= Provided data =
┌──

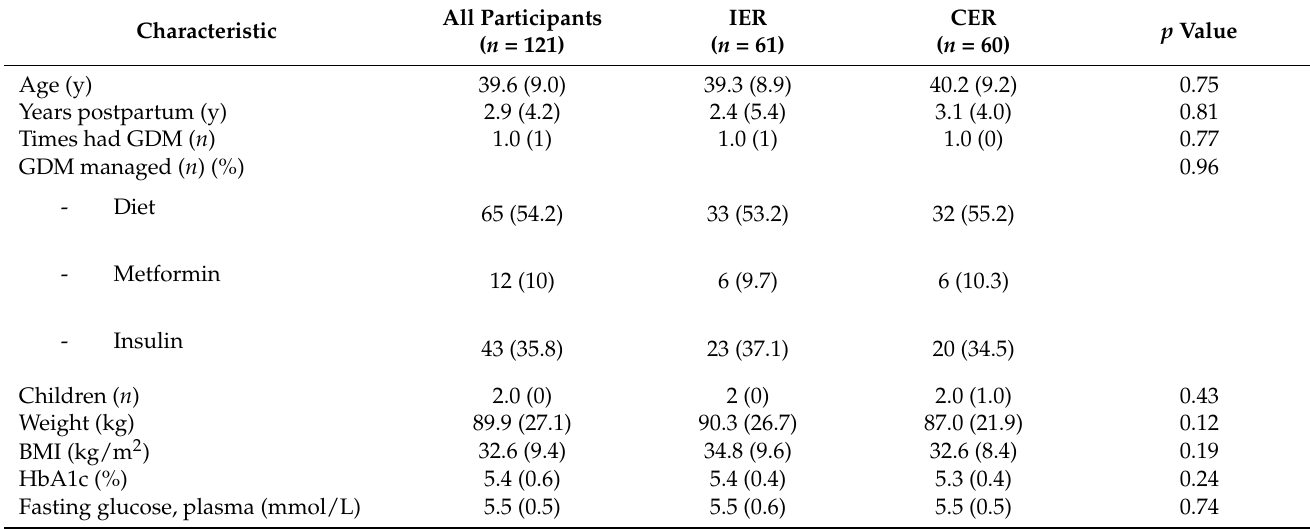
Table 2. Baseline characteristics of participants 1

└──
┌──

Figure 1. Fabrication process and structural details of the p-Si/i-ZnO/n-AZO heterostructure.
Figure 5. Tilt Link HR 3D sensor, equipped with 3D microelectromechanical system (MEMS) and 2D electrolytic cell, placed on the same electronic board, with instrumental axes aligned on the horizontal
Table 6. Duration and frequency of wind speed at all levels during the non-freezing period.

└──
┌──

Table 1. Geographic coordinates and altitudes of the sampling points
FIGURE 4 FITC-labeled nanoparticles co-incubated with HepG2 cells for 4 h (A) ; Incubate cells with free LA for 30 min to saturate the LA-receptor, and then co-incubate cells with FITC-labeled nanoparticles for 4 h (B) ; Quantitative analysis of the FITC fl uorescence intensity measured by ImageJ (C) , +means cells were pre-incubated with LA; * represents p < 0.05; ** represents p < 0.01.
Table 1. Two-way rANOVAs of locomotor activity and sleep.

└──

= What you are asked to do =
In the listing above, find the line containing "Figure 5. Tilt" and the line containing "Table 6. Duration", then quote both, plus every line between them, exactly as written.

= Response to the task =
Figure 5. Tilt Link HR 3D sensor, equipped with 3D microelectromechanical system (MEMS) and 2D electrolytic cell, placed on the same electronic board, with instrumental axes aligned on the horizontal
Table 6. Duration and frequency of wind speed at all levels during the non-freezing period.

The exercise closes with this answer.